For marketing models, a few measures are important, and they are related to each other:
1. The r-squared in logistic or regular regression - sometimes presented as the 'measure of fit' in an Inductive Decision Tree tool - is a key measure. An r-squared of '0' means that your model does not capture any of the change in your dependent variable, while a '1' reflects that your model perfectly captures (predicts or classifies) the variability (whether categorical or numerical) in your dependent variable.
2. Another important measure is 'Lift' - this statistic measures, for example, how much your model improves your predicted or classified response rate versus how many fewer people must be targeted.
3. You can also calculate the $ marketing savings that would accrue from applying your marketing model.
I have more than 4 years of experience building risk as well as marketing model using logistic regression. From my experience I think actually KS is used for the marketing models because here based on the Supreme difference of the old model and new model we can stop at the decile ,suppose KS is highest at the 5th decile then we can cut down on the mailing volume by 50%. As a matter of fact Gini and Rank ordering are checked simultaneously to finalize the model.
Well, so, KS is actually like a 'Lift in Response' statistic that can be realized by applying a model. For example, would the KS statistic be 7 if 5% of a random sample of our customer file were 'responders' but our logistic model identified a segment with a 35% response rate?
Or, does the KS statistic express a comparision between what percentage (less) of a population must be targeted to achieve a certain response rate (higher one) based on the logistic model results? I assume that, if only certain deciles are being used, this is the case?
Thanks Tom and Subhadip!
Your replies are really helpful.
So if I have got it correct, KS is the measure used in marketing models to target a smaller base of customers to get a higher response from what we have got in any random case.
Basically an optimum solution where we are reducing cost and maximizing the profit at the same time. (Please correct me if I am wrong).

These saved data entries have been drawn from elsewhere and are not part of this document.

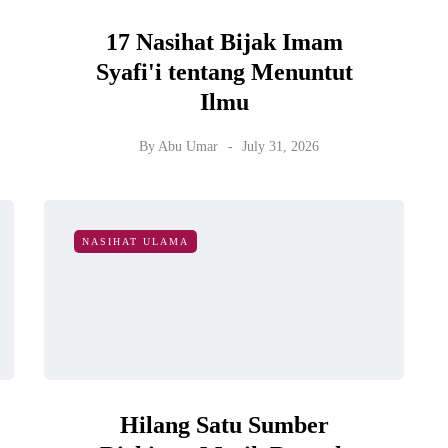
17 Nasihat Bijak Imam
Syafi'i tentang Menuntut
Ilmu
By
Abu Umar
July 31, 2026
NASIHAT ULAMA
Hilang Satu Sumber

Yes you right. Now for Risk modeling also we use KS but here we use the KS stat to derive the risk score where the difference between %good and %bad is maximum (here you basically plot %good and %bad on the y axis and Risk score derived from the model on the x axis and the check at what risk score the two lines are wide apart). Other than that Gini is the most crucial stat for Risk models.
KS is a test statistic among nonparametric tests. I do not know if this could be used in this case, as the problem is not completely specified. If validation of the model is the goal then KS is one of the methods.
What's the objective? How well does the model meet that objective?
Let me give some examples:
1) Model bank deposits based on demographics to get an understanding of what the expected deposits for each customer are, and their differences from the expected. Here, R^2 is appropriate.
2) We want to make prospecting mailings, but we can only mail to 5% of our potential list. Here the lift on the top 5% is the right criteria.
3) We want to understand customer attrition, and be able to make strategies accross the range of attrition risks. Here, an overall metric like KS is appropriate, although I use ROC.
Three different purposes, three different metrics.